<<<<
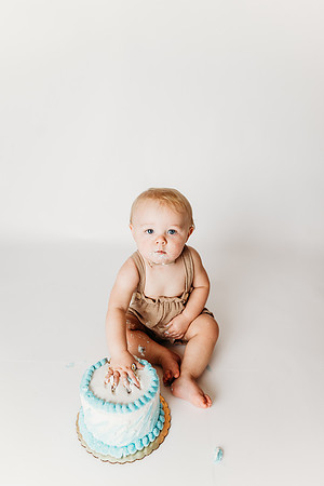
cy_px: 243
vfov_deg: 73.7
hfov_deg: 53.1
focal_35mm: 24
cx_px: 162
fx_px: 324
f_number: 2.8
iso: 100
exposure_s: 1/200
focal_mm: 24
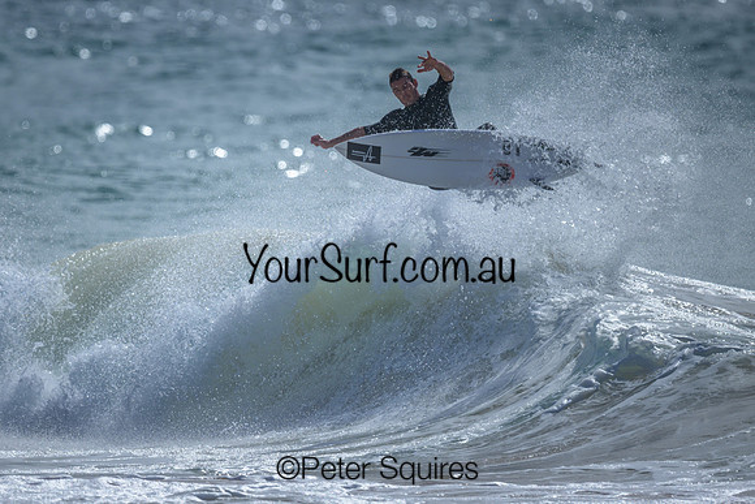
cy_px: 233
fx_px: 23053
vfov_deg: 1.3
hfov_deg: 1.9
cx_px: 346
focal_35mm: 1099
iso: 80
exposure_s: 1/2000
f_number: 6.3
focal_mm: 800
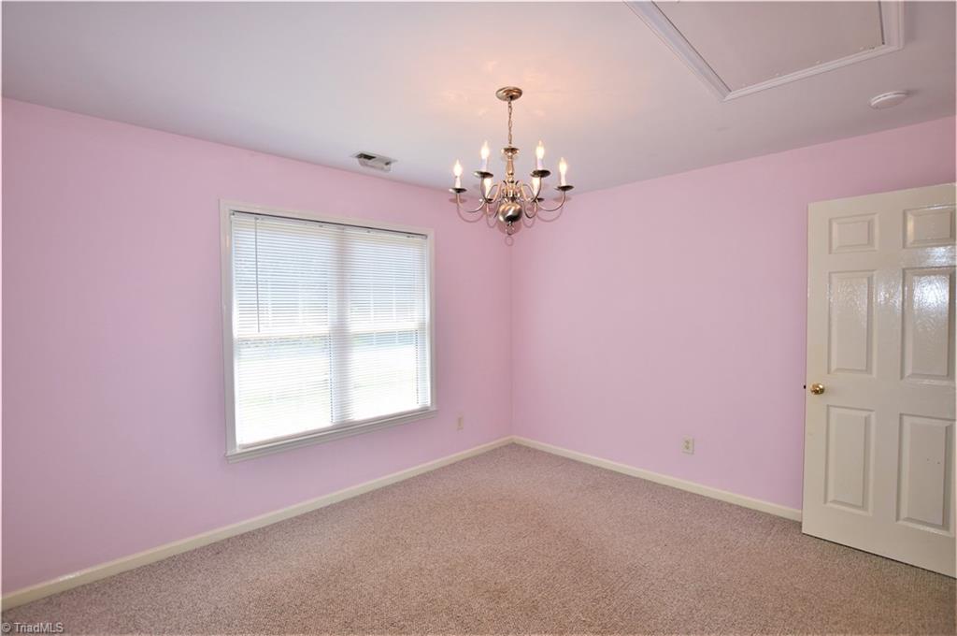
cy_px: 318
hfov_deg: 100.5
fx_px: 398
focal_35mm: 15
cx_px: 478
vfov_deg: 77.2
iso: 125
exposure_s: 1/125
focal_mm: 10
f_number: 4
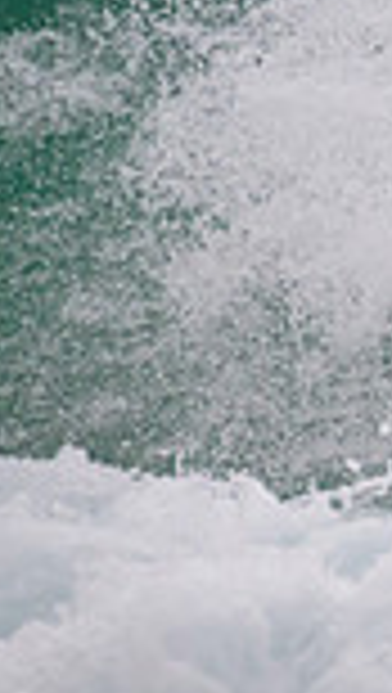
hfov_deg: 0.4
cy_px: 200
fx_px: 58146
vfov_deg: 0.7
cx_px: 1113
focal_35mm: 3157
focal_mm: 800
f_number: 11
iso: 2500
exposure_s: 1/1600
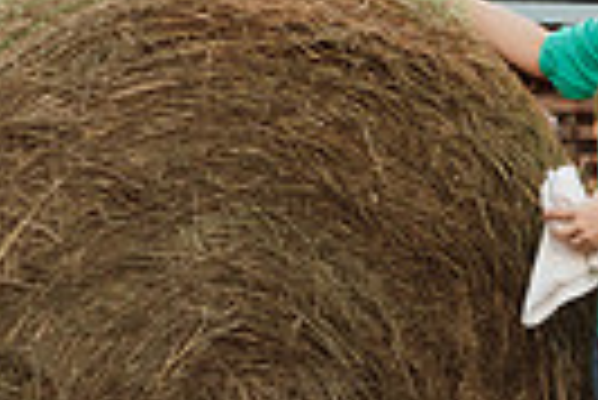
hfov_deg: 13.3
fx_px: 2544
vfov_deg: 9.0
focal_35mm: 153
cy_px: 204
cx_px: 571
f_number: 2.8
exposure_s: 1/250
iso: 200
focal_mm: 23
>>>>
### EXERCISE OBJECTIVE:
The entries are to be transcribed in full. Their pictures are not.

### RESULT FOR THIS TASK:
cy_px: 243
vfov_deg: 73.7
hfov_deg: 53.1
focal_35mm: 24
cx_px: 162
fx_px: 324
f_number: 2.8
iso: 100
exposure_s: 1/200
focal_mm: 24
cy_px: 233
fx_px: 23053
vfov_deg: 1.3
hfov_deg: 1.9
cx_px: 346
focal_35mm: 1099
iso: 80
exposure_s: 1/2000
f_number: 6.3
focal_mm: 800
cy_px: 318
hfov_deg: 100.5
fx_px: 398
focal_35mm: 15
cx_px: 478
vfov_deg: 77.2
iso: 125
exposure_s: 1/125
focal_mm: 10
f_number: 4
hfov_deg: 0.4
cy_px: 200
fx_px: 58146
vfov_deg: 0.7
cx_px: 1113
focal_35mm: 3157
focal_mm: 800
f_number: 11
iso: 2500
exposure_s: 1/1600
hfov_deg: 13.3
fx_px: 2544
vfov_deg: 9.0
focal_35mm: 153
cy_px: 204
cx_px: 571
f_number: 2.8
exposure_s: 1/250
iso: 200
focal_mm: 23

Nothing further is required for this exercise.